## DIRECTIONS
Can you reproduce, character for character, the lines in the items below from the one containing "family: Moraceae" through the one containing "locality: Mt. Makiling.", and give nothing else?

## MATERIAL FOR THIS EXERCISE
◇ ◇ ◇ ◇ ◇

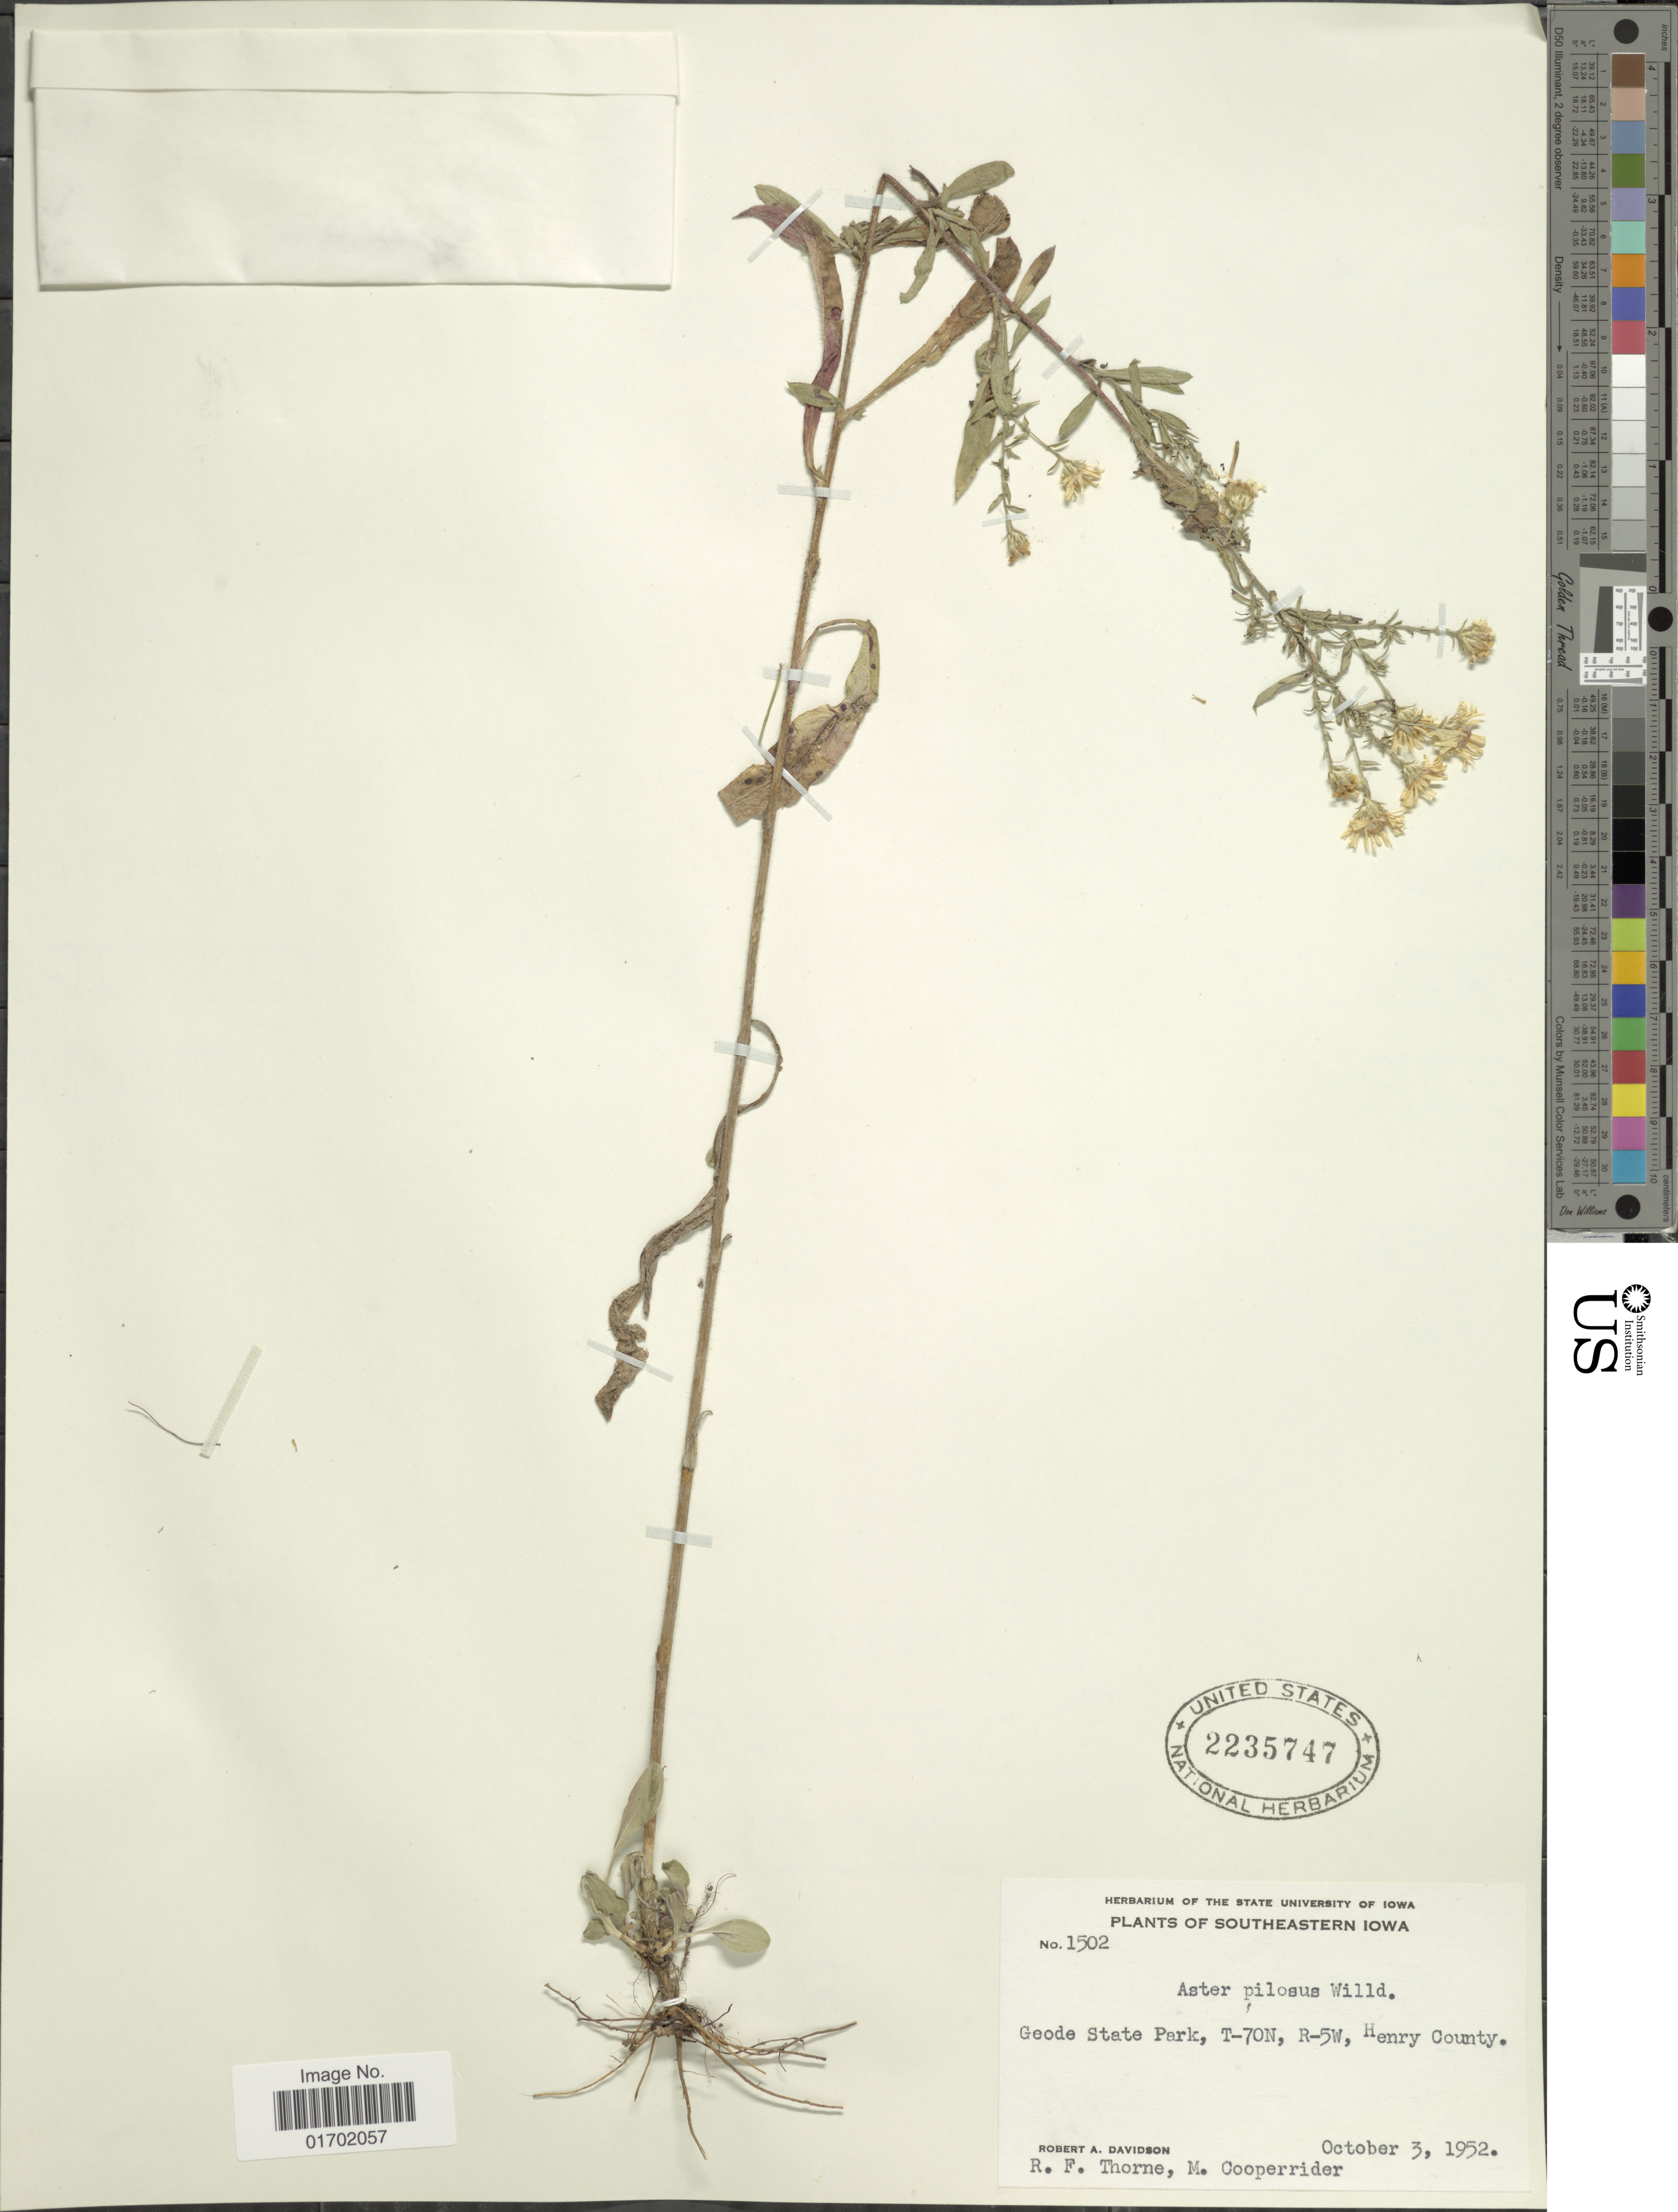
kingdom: Plantae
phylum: Tracheophyta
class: Magnoliopsida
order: Asterales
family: Asteraceae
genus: Symphyotrichum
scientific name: Symphyotrichum pilosum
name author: (Willd.) G.L. Nesom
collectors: R. A. Davidson, R. F. Thorne & M. Cooperrider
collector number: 1502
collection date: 1952-10-03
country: United States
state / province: Iowa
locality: Southeastern Iowa, Geode State Park, T-70N, R-5W, Henry County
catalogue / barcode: US 2235747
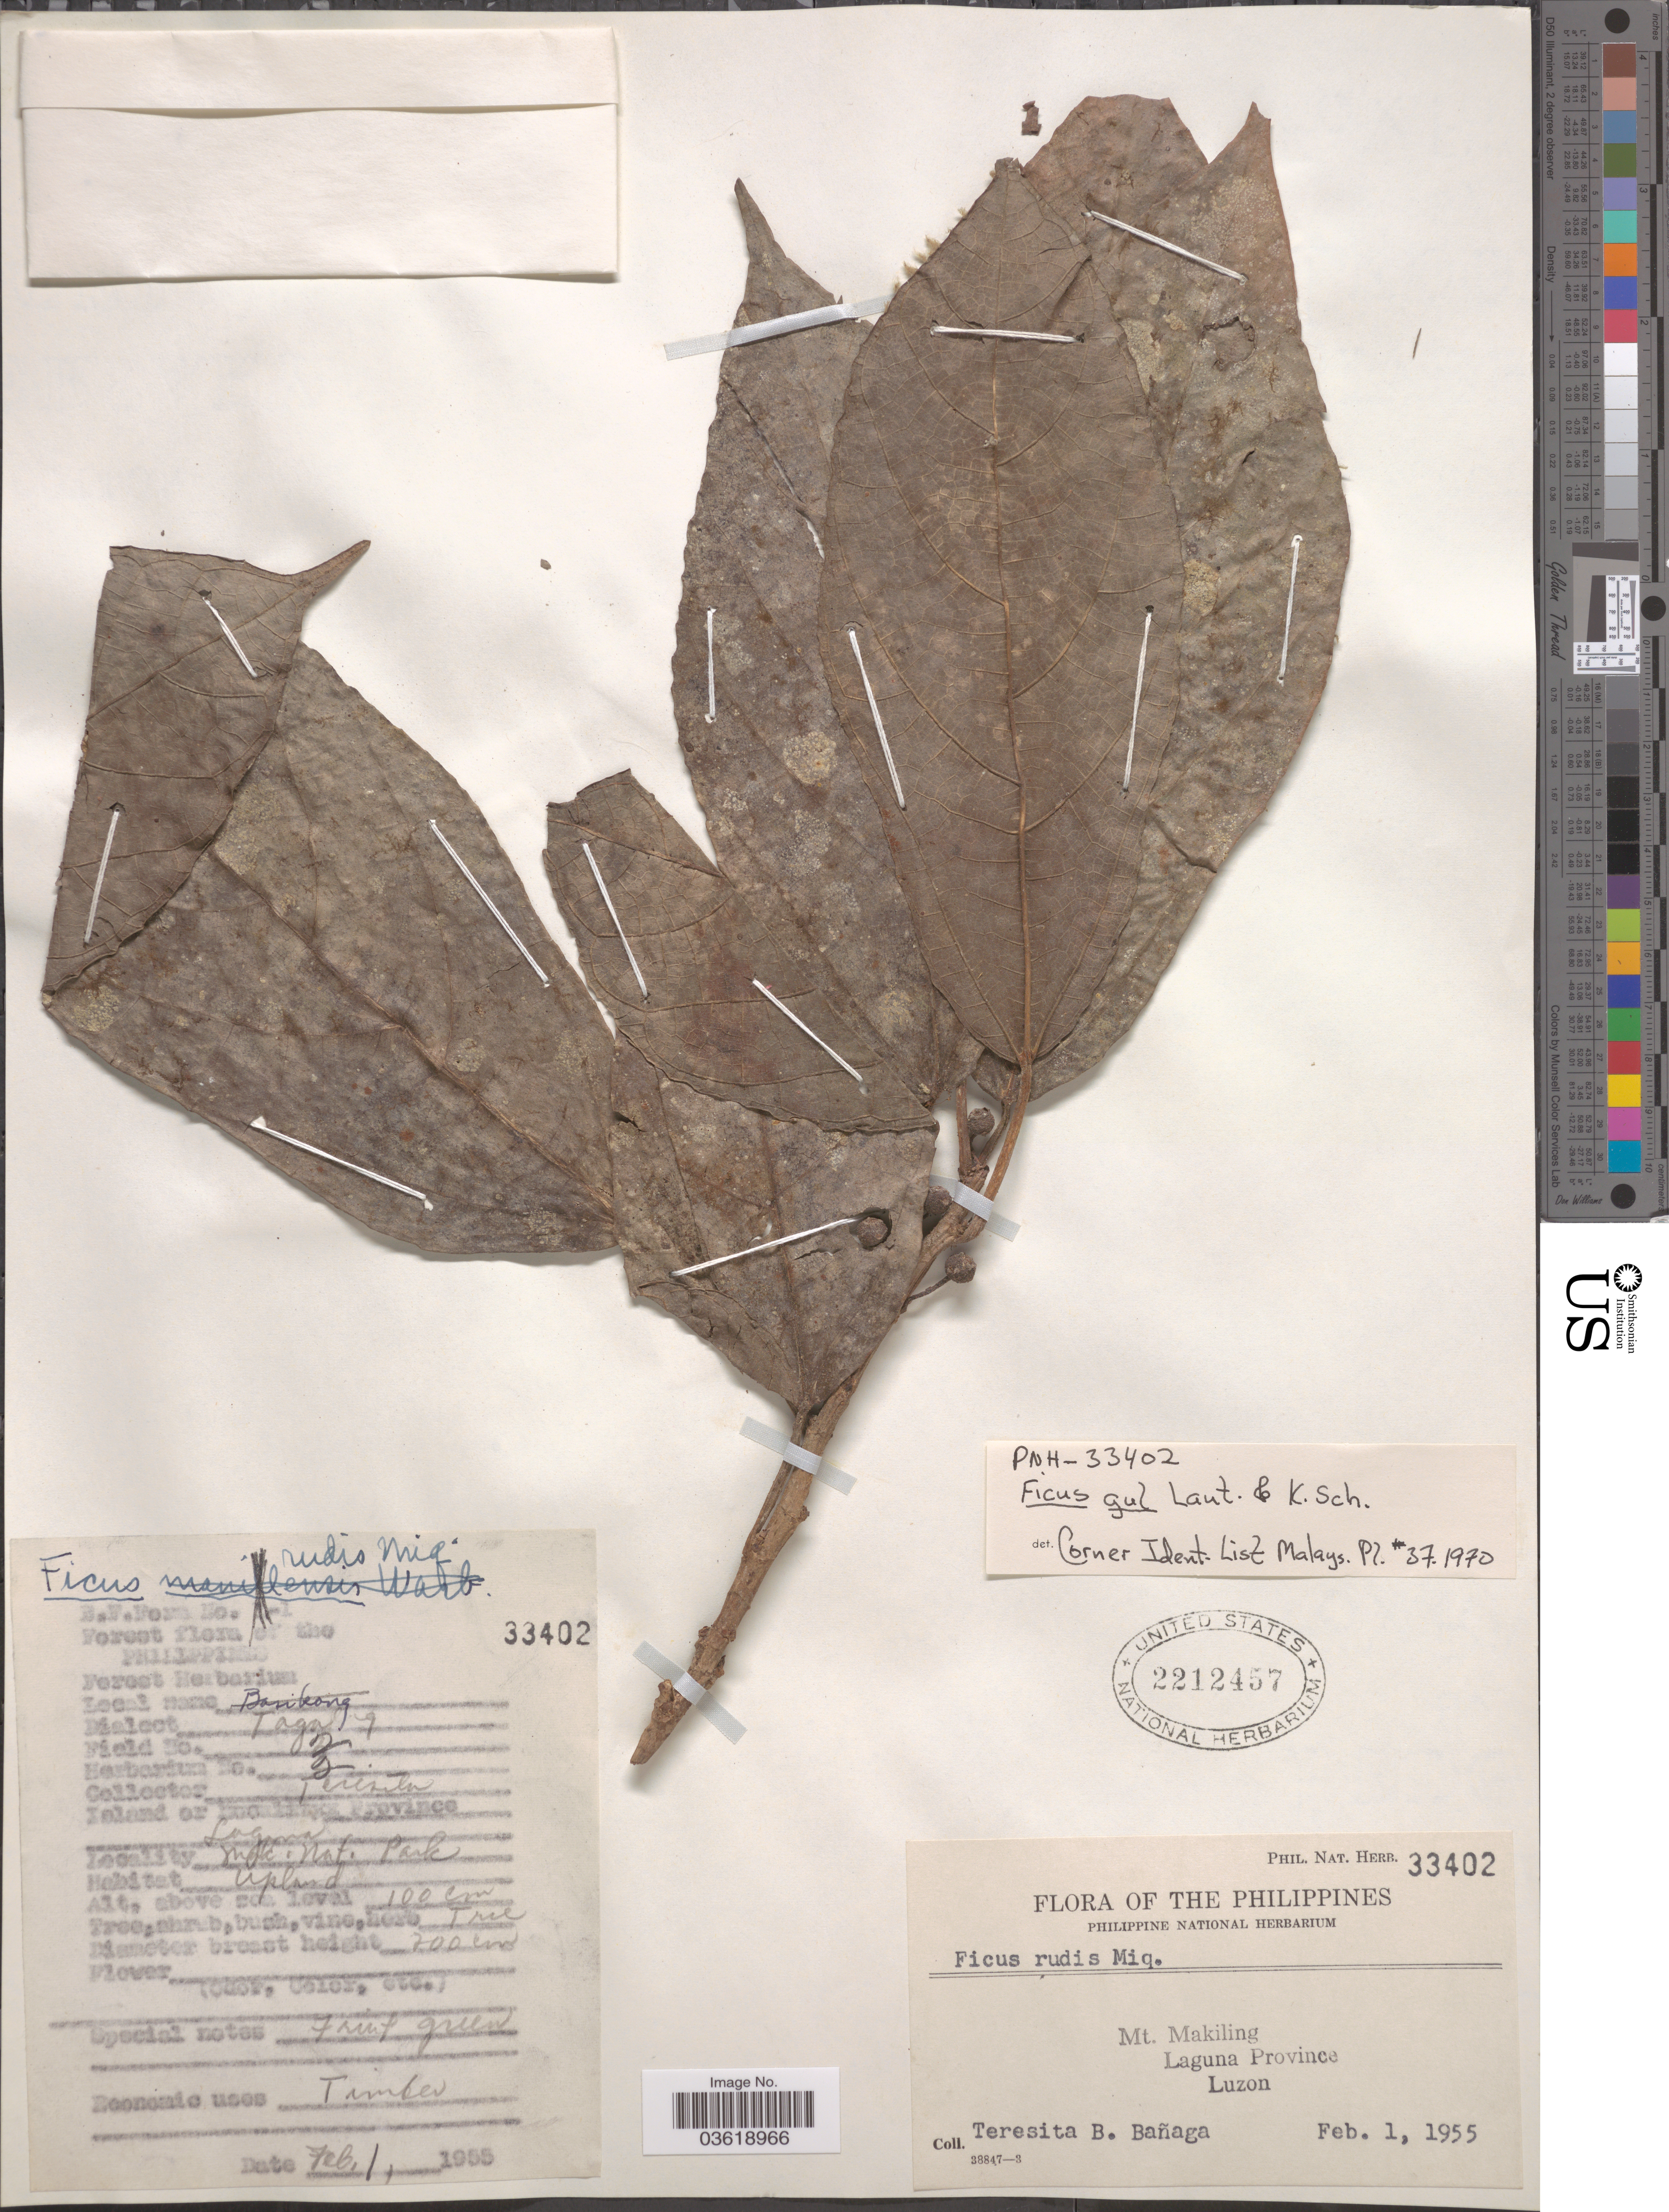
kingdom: Plantae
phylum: Tracheophyta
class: Magnoliopsida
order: Rosales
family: Moraceae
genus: Ficus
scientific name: Ficus gul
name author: Lauterb. & K. Schum.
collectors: T. Banaga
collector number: Phil. Nat. Herb. 33402/2?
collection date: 1955-02-01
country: Philippines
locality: Mt. Makiling. Laguna Province. Luzon.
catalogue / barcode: US 2212457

◇ ◇ ◇ ◇ ◇

## IN RESPONSE
family: Moraceae
genus: Ficus
scientific name: Ficus gul
name author: Lauterb. & K. Schum.
collectors: T. Banaga
collector number: Phil. Nat. Herb. 33402/2?
collection date: 1955-02-01
country: Philippines
locality: Mt. Makiling. Laguna Province. Luzon.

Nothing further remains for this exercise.